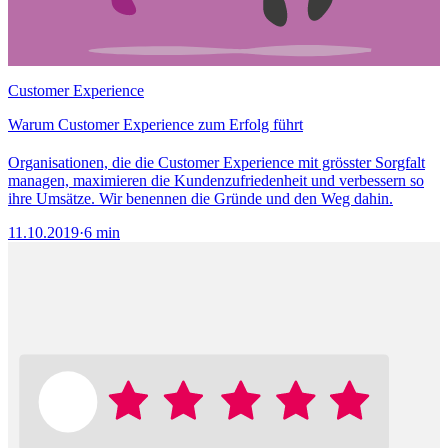
Customer Experience
Warum Customer Experience zum Erfolg führt
Organisationen, die die Customer Experience mit grösster Sorgfalt
managen, maximieren die Kundenzufriedenheit und verbessern so
ihre Umsätze. Wir benennen die Gründe und den Weg dahin.
11.10.2019
·
6 min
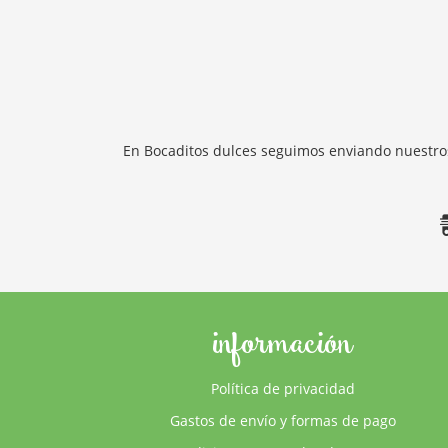
En Bocaditos dulces seguimos enviando nuestros
información
Política de privacidad
Gastos de envío y formas de pago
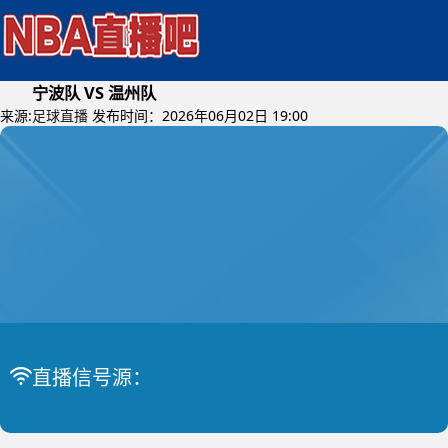
宁波队 VS 温州队
来源:
足球直播
发布时间：2026年06月02日 19:00
2026年06月04日 (星期四)
吴越杯
比赛中
宁波队 VS 温州队
直播信号源：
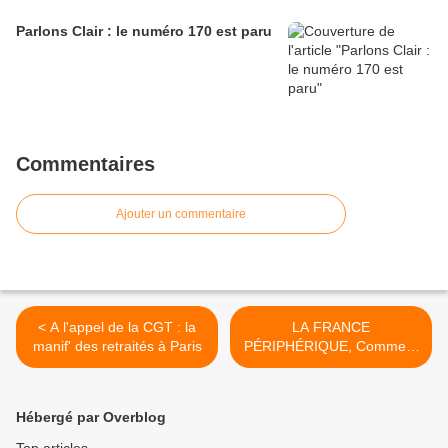
Parlons Clair : le numéro 170 est paru
Commentaires
Ajouter un commentaire
< A l'appel de la CGT : la
LA FRANCE
manif' des retraités à Paris
PÉRIPHÉRIQUE, Comment
on a sacrifié les classes
populaires UN LIVRE
EXPLOSIF qui explique la
Hébergé par Overblog
MONTÉE de Marine LE
PEN >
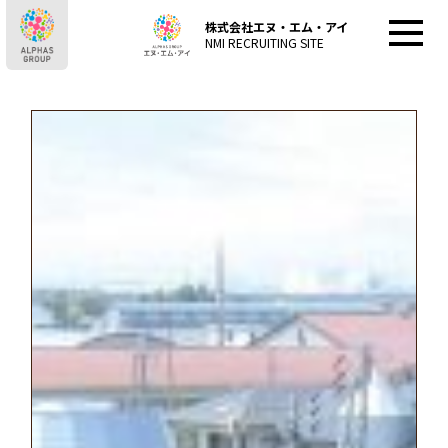
株式会社エヌ・エム・アイ
NMI RECRUITING SITE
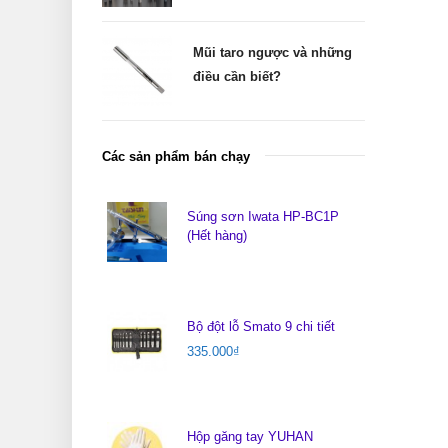
Mũi taro ngược và những
điều cần biết?
Các sản phẩm bán chạy
Súng sơn Iwata HP-BC1P
(Hết hàng)
Bộ đột lỗ Smato 9 chi tiết
335.000
₫
Hộp găng tay YUHAN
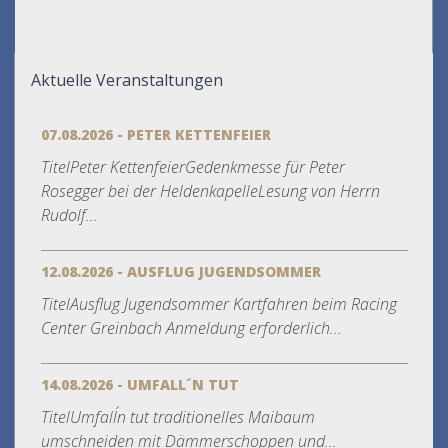
Aktuelle Veranstaltungen
07.08.2026 - PETER KETTENFEIER
TitelPeter KettenfeierGedenkmesse für Peter
Rosegger bei der HeldenkapelleLesung von Herrn
Rudolf...
12.08.2026 - AUSFLUG JUGENDSOMMER
TitelAusflug Jugendsommer Kartfahren beim Racing
Center Greinbach Anmeldung erforderlich...
14.08.2026 - UMFALL´N TUT
TitelUmfall´n tut traditionelles Maibaum
umschneiden mit Dämmerschoppen und...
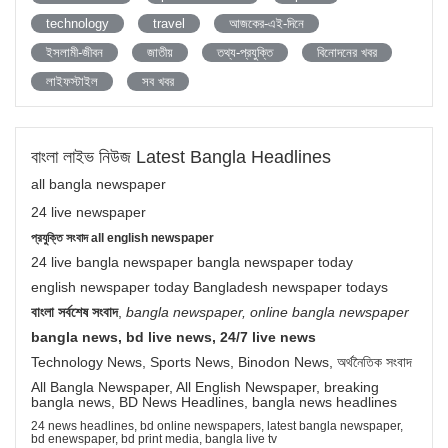
technology
travel
আজকের-এই-দিনে
ইসলামী-জীবন
জাতীয়
তথ্য-প্রযুক্তি
বিনোদনের খবর
লাইফস্টাইল
সব খবর
বাংলা লাইভ নিউজ Latest Bangla Headlines
all bangla newspaper
24 live newspaper
প্রযুক্তি সংবাদ all english newspaper
24 live bangla newspaper bangla newspaper today
english newspaper today Bangladesh newspaper todays
বাংলা সর্বশেষ সংবাদ
,
bangla newspaper, online bangla newspaper
bangla news, bd live news, 24/7 live news
Technology News, Sports News, Binodon News, অর্থনৈতিক সংবাদ
All Bangla Newspaper, All English Newspaper, breaking
bangla news, BD News Headlines, bangla news headlines
24 news headlines, bd online newspapers, latest bangla newspaper,
bd enewspaper, bd print media, bangla live tv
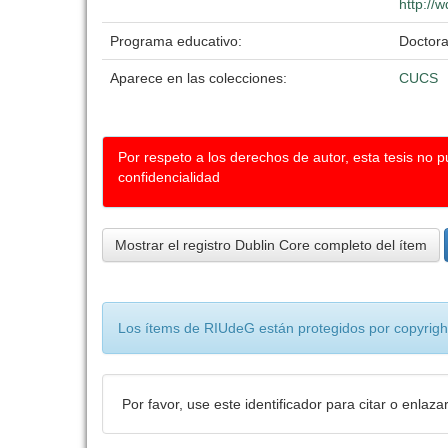
http://
Programa educativo:
Doctor
Aparece en las colecciones:
CUCS
Por respeto a los derechos de autor, esta tesis no 
confidencialidad
Mostrar el registro Dublin Core completo del ítem
Los ítems de RIUdeG están protegidos por copyright
Por favor, use este identificador para citar o enlaza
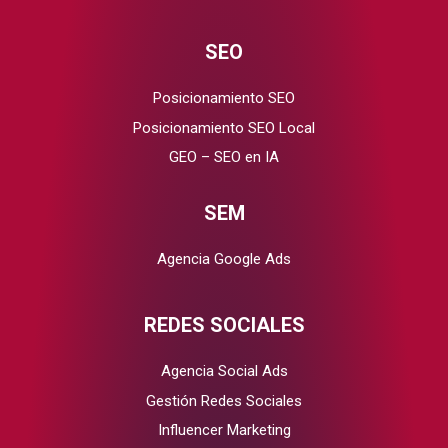
SEO
Posicionamiento SEO
Posicionamiento SEO Local
GEO – SEO en IA
SEM
Agencia Google Ads
REDES SOCIALES
Agencia Social Ads
Gestión Redes Sociales
Influencer Marketing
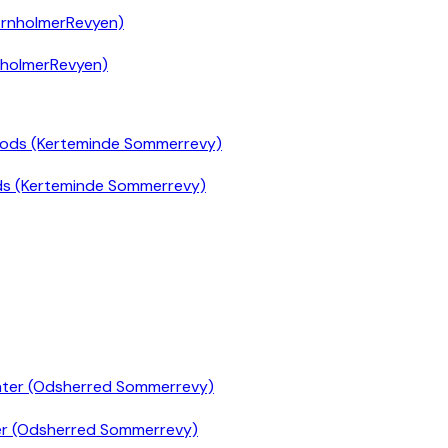
nholmerRevyen)
ds (Kerteminde Sommerrevy)
er (Odsherred Sommerrevy)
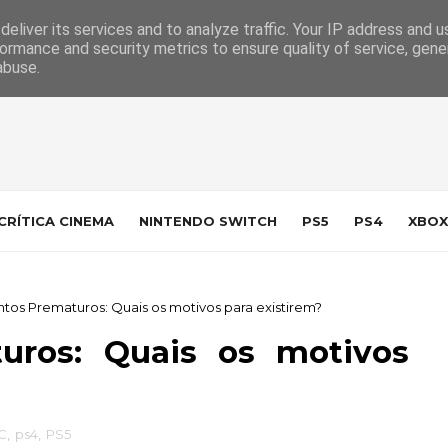
 da Indústria
Contacto
eliver its services and to analyze traffic. Your IP address and 
ormance and security metrics to ensure quality of service, gen
abuse.
CRÍTICA CINEMA
NINTENDO SWITCH
PS5
PS4
XBOX
os Prematuros: Quais os motivos para existirem?
uros: Quais os motivos
C
,
ps4
,
PS5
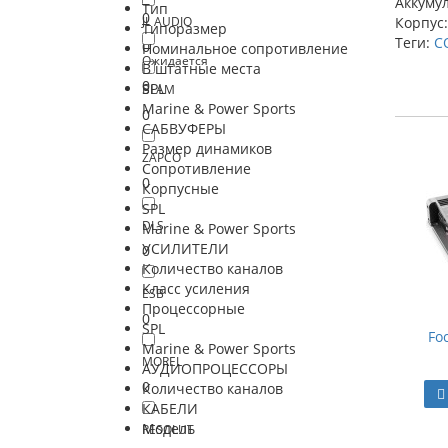
Аккуму
Тип
0
JL AUDIO
Корпус:
Типоразмер
Теги:
C
0
Номинальное сопротивление
Ожидается
В штатные места
0
SPL
BLAM
Marine & Power Sports
0
САБВУФЕРЫ
Размер динамиков
ZAPCO
Сопротивление
0
Корпусные
SPL
DLS
Marine & Power Sports
УСИЛИТЕЛИ
0
Количество каналов
Класс усиления
ESB
Процессорные
0
SPL
Fo
Marine & Power Sports
MOREL
АУДИОПРОЦЕССОРЫ
0
Количество каналов
КАБЕЛИ
Модель
RESOLUT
• • • • • • •
Render every line of text in the listing above as a numbered list, omitting any blank lines and leaving out the pictures.

**ANSWER TO THE EXERCISE**
1. Customer Experience
2. Warum Customer Experience zum Erfolg führt
3. Organisationen, die die Customer Experience mit grösster Sorgfalt
4. managen, maximieren die Kundenzufriedenheit und verbessern so
5. ihre Umsätze. Wir benennen die Gründe und den Weg dahin.
6. 11.10.2019
7. ·
8. 6 min
9. En Bocaditos dulces seguimos enviando nuestros
10. información
11. Política de privacidad
12. Gastos de envío y formas de pago
13. 宁波队 VS 温州队
14. 来源:
15. 足球直播
16. 发布时间：2026年06月02日 19:00
17. 2026年06月04日 (星期四)
18. 吴越杯
19. 比赛中
20. 宁波队 VS 温州队
21. 直播信号源：
22. Parlons Clair : le numéro 170 est paru
23. Commentaires
24. Ajouter un commentaire
25. < A l'appel de la CGT : la
26. LA FRANCE
27. manif' des retraités à Paris
28. PÉRIPHÉRIQUE, Comment
29. on a sacrifié les classes
30. populaires UN LIVRE
31. EXPLOSIF qui explique la
32. Hébergé par Overblog
33. MONTÉE de Marine LE
34. PEN >
35. 株式会社エヌ・エム・アイ
36. NMI RECRUITING SITE
37. Mũi taro ngược và những
38. điều cần biết?
39. Các sản phẩm bán chạy
40. Súng sơn Iwata HP-BC1P
41. (Hết hàng)
42. Bộ đột lỗ Smato 9 chi tiết
43. 335.000
44. ₫
45. Hộp găng tay YUHAN
46. Aktuelle Veranstaltungen
47. 07.08.2026 - PETER KETTENFEIER
48. TitelPeter KettenfeierGedenkmesse für Peter
49. Rosegger bei der HeldenkapelleLesung von Herrn
50. Rudolf...
51. 12.08.2026 - AUSFLUG JUGENDSOMMER
52. TitelAusflug Jugendsommer Kartfahren beim Racing
53. Center Greinbach Anmeldung erforderlich...
54. 14.08.2026 - UMFALL´N TUT
55. TitelUmfall´n tut traditionelles Maibaum
56. umschneiden mit Dämmerschoppen und...
57. technology
58. travel
59. আজকের-এই-দিনে
60. ইসলামী-জীবন
61. জাতীয়
62. তথ্য-প্রযুক্তি
63. বিনোদনের খবর
64. লাইফস্টাইল
65. সব খবর
66. বাংলা লাইভ নিউজ Latest Bangla Headlines
67. all bangla newspaper
68. 24 live newspaper
69. প্রযুক্তি সংবাদ all english newspaper
70. 24 live bangla newspaper bangla newspaper today
71. english newspaper today Bangladesh newspaper todays
72. বাংলা সর্বশেষ সংবাদ
73. ,
74. bangla newspaper, online bangla newspaper
75. bangla news, bd live news, 24/7 live news
76. Technology News, Sports News, Binodon News, অর্থনৈতিক সংবাদ
77. All Bangla Newspaper, All English Newspaper, breaking
78. bangla news, BD News Headlines, bangla news headlines
79. 24 news headlines, bd online newspapers, latest bangla newspaper,
80. bd enewspaper, bd print media, bangla live tv
81. http://
82. Programa educativo:
83. Doctor
84. Aparece en las colecciones:
85. CUCS
86. Por respeto a los derechos de autor, esta tesis no 
87. confidencialidad
88. Mostrar el registro Dublin Core completo del ítem
89. Los ítems de RIUdeG están protegidos por copyright
90. Por favor, use este identificador para citar o enlaza
91. SEO
92. Posicionamiento SEO
93. Posicionamiento SEO Local
94. GEO – SEO en IA
95. SEM
96. Agencia Google Ads
97. REDES SOCIALES
98. Agencia Social Ads
99. Gestión Redes Sociales
100. Influencer Marketing
101. nholmerRevyen)
102. ds (Kerteminde Sommerrevy)
103. er (Odsherred Sommerrevy)
104.  da Indústria
105. Contacto
106. eliver its services and to analyze traffic. Your IP address and 
107. ormance and security metrics to ensure quality of service, gen
108. abuse.
109. CRÍTICA CINEMA
110. NINTENDO SWITCH
111. PS5
112. PS4
113. XBOX
114. os Prematuros: Quais os motivos para existirem?
115. uros: Quais os motivos
116. C
117. ,
118. ps4
119. ,
120. PS5
121. Аккуму
122. Тип
123. 0
124. JL AUDIO
125. Корпус:
126. Типоразмер
127. Теги:
128. C
129. 0
130. Номинальное сопротивление
131. Ожидается
132. В штатные места
133. 0
134. SPL
135. BLAM
136. Marine & Power Sports
137. 0
138. САБВУФЕРЫ
139. Размер динамиков
140. ZAPCO
141. Сопротивление
142. 0
143. Корпусные
144. SPL
145. DLS
146. Marine & Power Sports
147. УСИЛИТЕЛИ
148. 0
149. Количество каналов
150. Класс усиления
151. ESB
152. Процессорные
153. 0
154. SPL
155. Fo
156. Marine & Power Sports
157. MOREL
158. АУДИОПРОЦЕССОРЫ
159. 0
160. Количество каналов
161. КАБЕЛИ
162. Модель
163. RESOLUT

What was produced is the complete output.